| Southeast Asia
Indonesian textile industry in deep trouble: association
JAKARTA - Some $26 billion invested so far in the country's textile and garment industry could go down the drain if the government fails to take immediate steps to prop up the sinking real sector, the Indonesian Textile Association said.
API secretary general Benny Sutrisno said that half of the 2,600 units of textile and garment factories have stopped operation and 70 percent of the textile and garment companies are saddled with bad debts.
With exports worth $7.8 billion in 1998, the textile and garment industry is the country's largest export earner outside oil and gas.
Benny said he doubts that the industry can maintain for much longer its position as one of the largest contributors to the country's export earning.
''The year 1999 has been the worst period for textile and garment industry with exports averaging only $300,000 per month. Only with serious and concrete steps can the industry be saved from crumbling and revived,'' he told the Neraca daily.

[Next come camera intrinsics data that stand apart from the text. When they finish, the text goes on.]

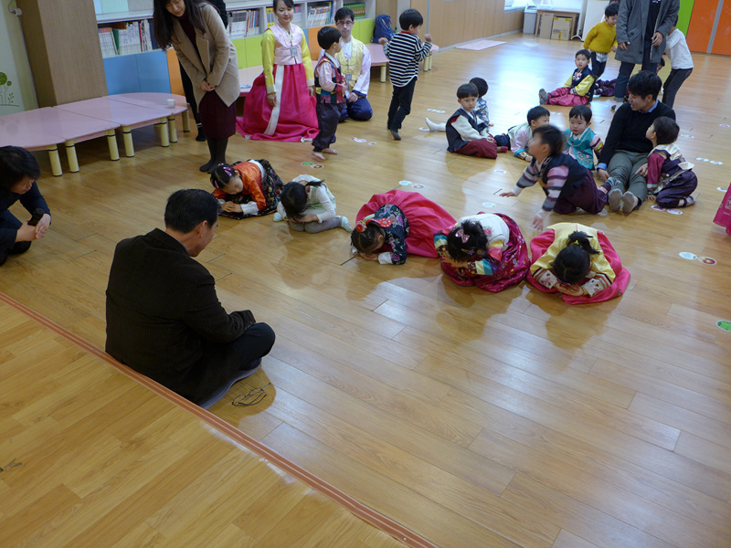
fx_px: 634
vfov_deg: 46.8
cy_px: 274
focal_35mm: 30
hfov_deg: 60.0
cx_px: 366
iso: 125
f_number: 1.5
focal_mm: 5.9
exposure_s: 1/60
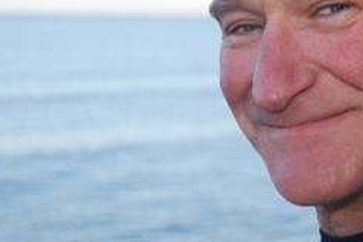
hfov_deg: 16.5
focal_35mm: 123
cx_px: 311
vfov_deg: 11.1
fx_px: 1238
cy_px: 48
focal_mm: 45
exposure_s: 1/320
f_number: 5.3
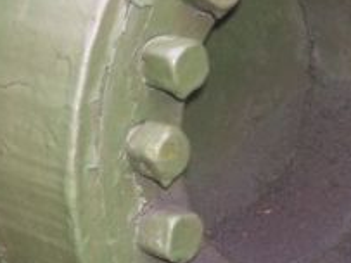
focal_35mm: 146
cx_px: 118
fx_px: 1480
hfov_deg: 13.5
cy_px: 152
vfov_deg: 10.1
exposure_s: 1/60
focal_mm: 6
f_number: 2.7
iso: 80
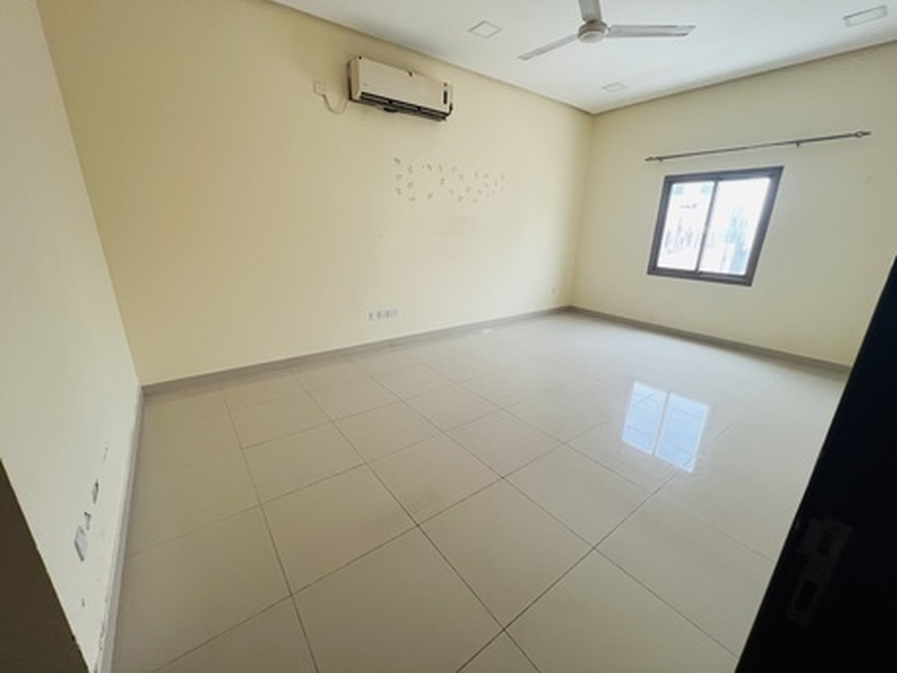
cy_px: 336
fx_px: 337
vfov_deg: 89.9
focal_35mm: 13
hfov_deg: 106.2
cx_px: 448
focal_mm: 1.57
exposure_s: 1/99
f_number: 1.8
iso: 125
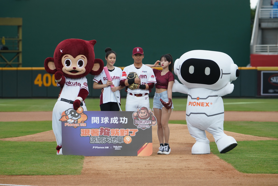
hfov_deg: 9.4
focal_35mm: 218
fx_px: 1683
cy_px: 93
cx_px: 139
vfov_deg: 6.3
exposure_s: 1/1000
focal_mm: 218
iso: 1000
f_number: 5.6
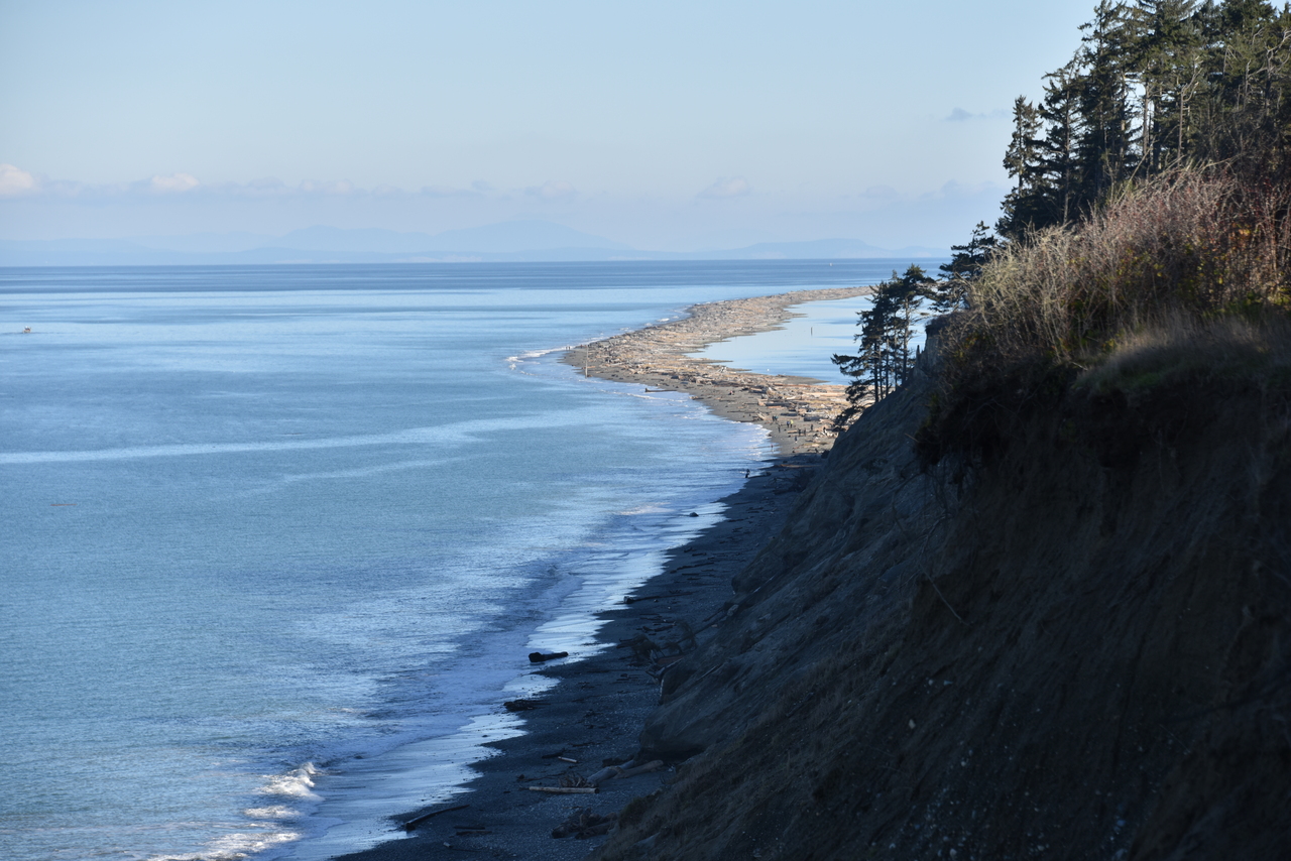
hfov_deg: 12.8
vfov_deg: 8.6
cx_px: 646
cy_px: 430
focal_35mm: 160
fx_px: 5739
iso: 100
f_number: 8
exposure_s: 1/320
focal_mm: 160
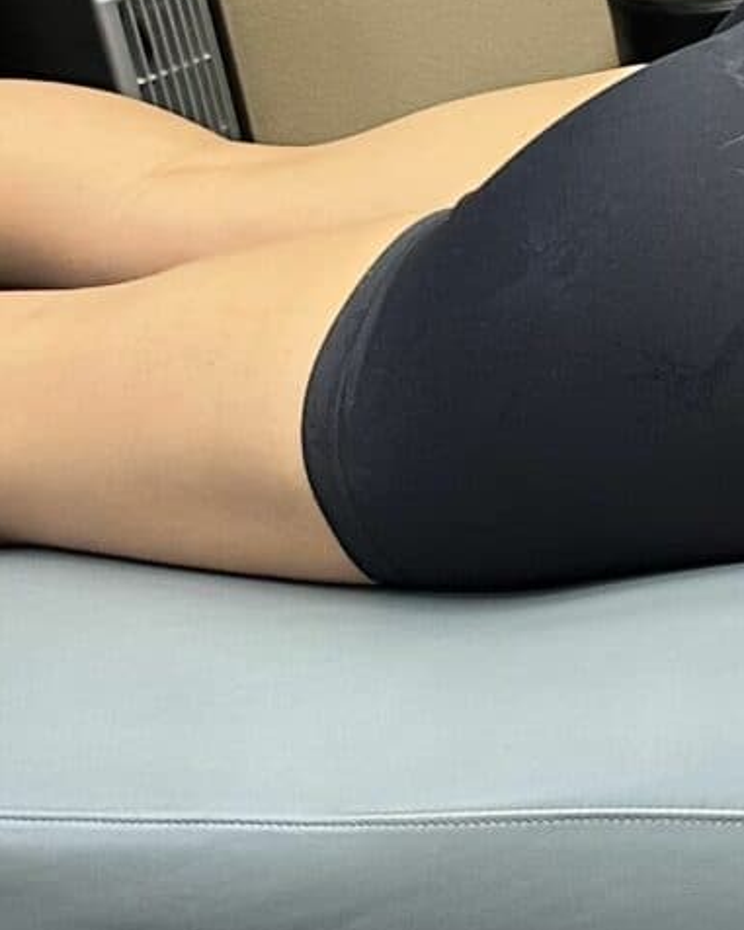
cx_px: 1808
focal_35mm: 126
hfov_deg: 10.5
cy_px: 131
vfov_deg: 15.1
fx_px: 3467
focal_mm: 6.86
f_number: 1.78
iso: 250
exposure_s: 1/60
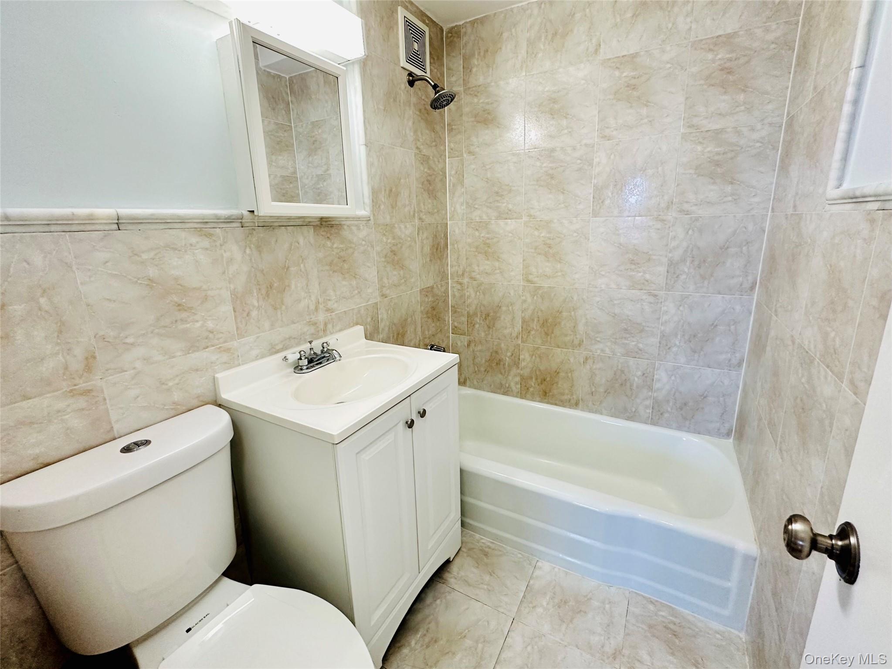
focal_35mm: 14
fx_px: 361
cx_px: 446
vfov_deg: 85.7
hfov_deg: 102.1
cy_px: 334
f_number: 2.2
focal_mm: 2.22
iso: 250
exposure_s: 1/60
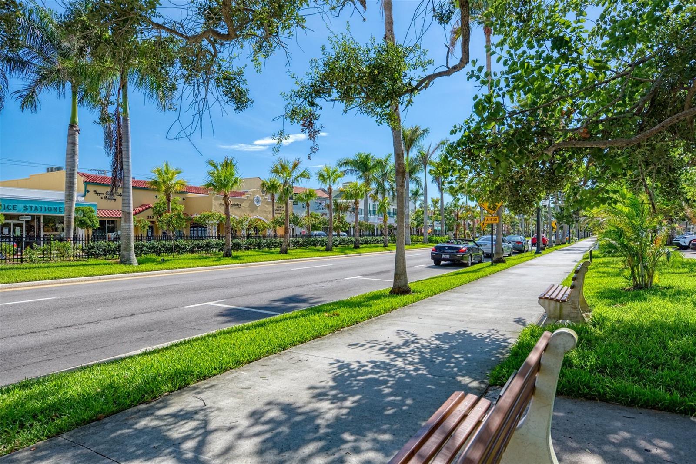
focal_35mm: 22
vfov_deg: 57.2
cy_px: 232
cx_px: 348
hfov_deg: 78.6
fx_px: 425
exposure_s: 1/250
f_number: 7.1
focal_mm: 22
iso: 250
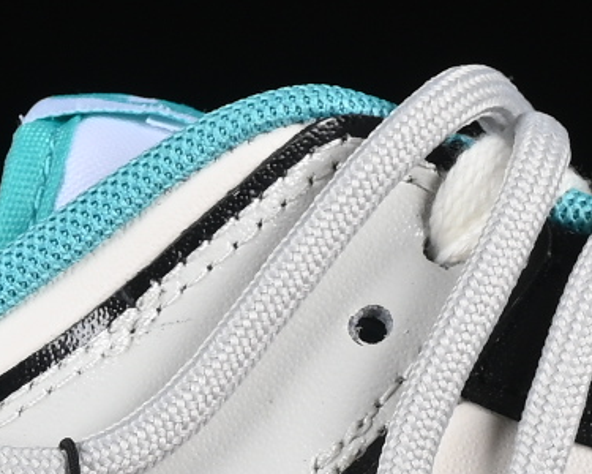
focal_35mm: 523
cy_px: 373
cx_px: 579
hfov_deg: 3.7
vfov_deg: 3.0
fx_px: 9163
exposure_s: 1/80
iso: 160
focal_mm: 50
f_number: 8
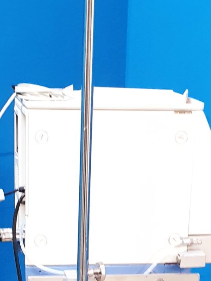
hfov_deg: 13.6
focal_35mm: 109
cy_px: 296
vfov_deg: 17.5
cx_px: 74
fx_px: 886
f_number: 2.4
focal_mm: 4.3
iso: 250
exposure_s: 1/33
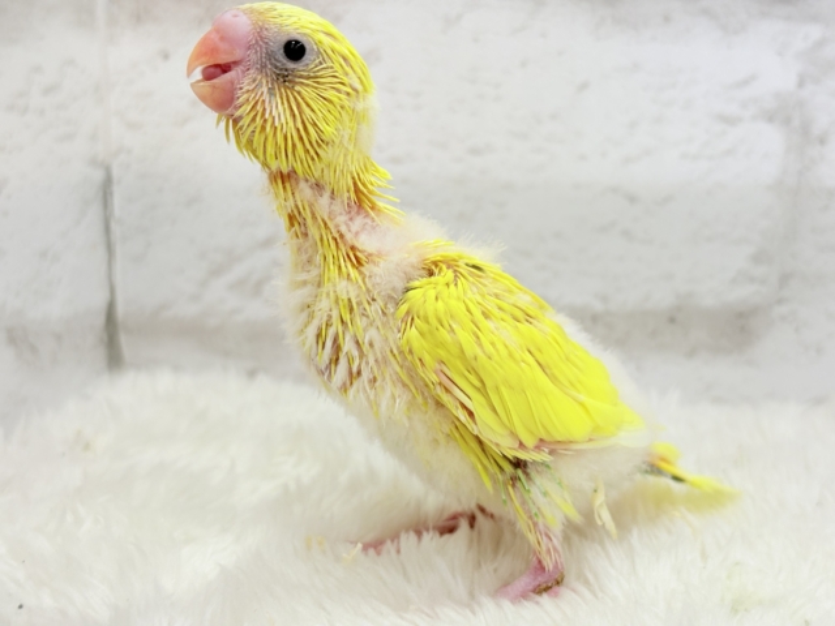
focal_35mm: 52
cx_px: 418
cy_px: 313
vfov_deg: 28.0
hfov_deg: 36.8
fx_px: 1254
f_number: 1.6
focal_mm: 5.96
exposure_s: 1/50
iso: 40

He said textile companies still managing to continue operation are those having no debt to banks.
He said the government should not generalize the problems faced by textile companies. ''Each company has different problems and business prospects,'' he said.
He denied suggestion blaming all industrialists for the near collapse of the industry, saying that ''honest businessmen would also be swept by the crisis."
He said the government should seek to prop up the banking sector at the same time with the real sector.